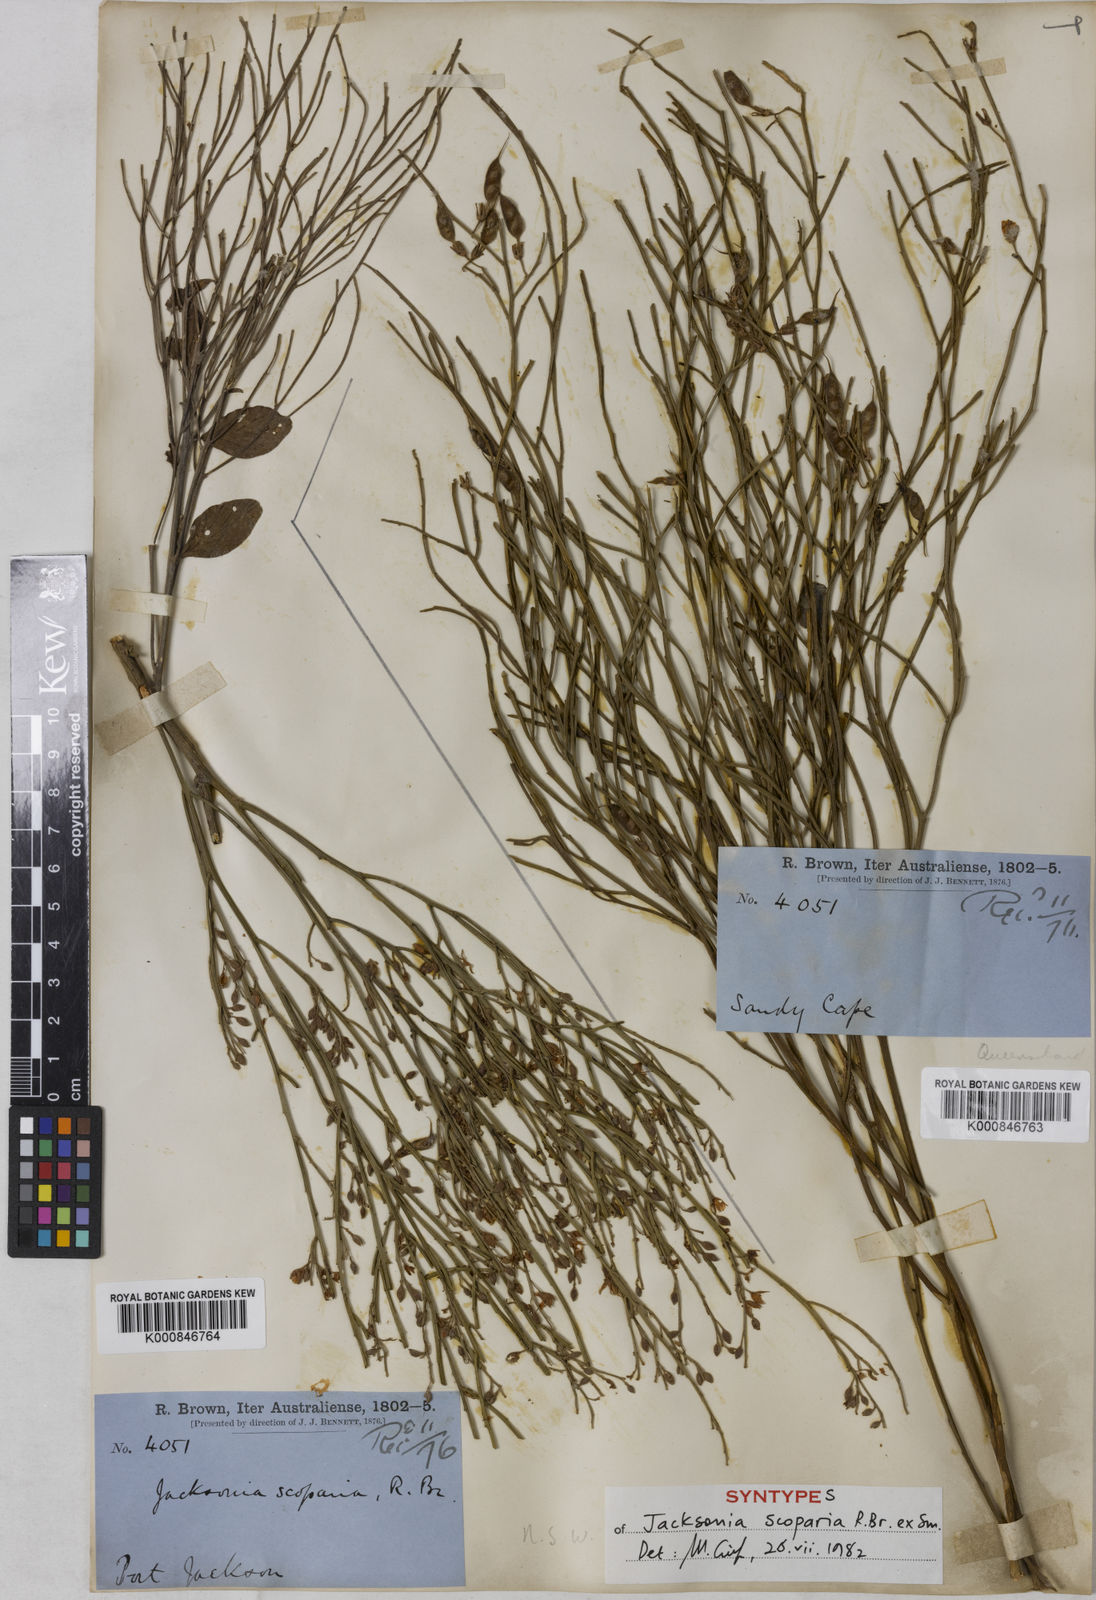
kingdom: Plantae
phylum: Tracheophyta
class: Magnoliopsida
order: Fabales
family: Fabaceae
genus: Jacksonia
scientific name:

──────

The request:
Substitute "species name" for "scientific name" throughout the lines of all the entries above, leaving everything else unchanged. Give back only the text lines, without the pictures.

Answer:
kingdom: Plantae
phylum: Tracheophyta
class: Magnoliopsida
order: Fabales
family: Fabaceae
genus: Jacksonia
species name:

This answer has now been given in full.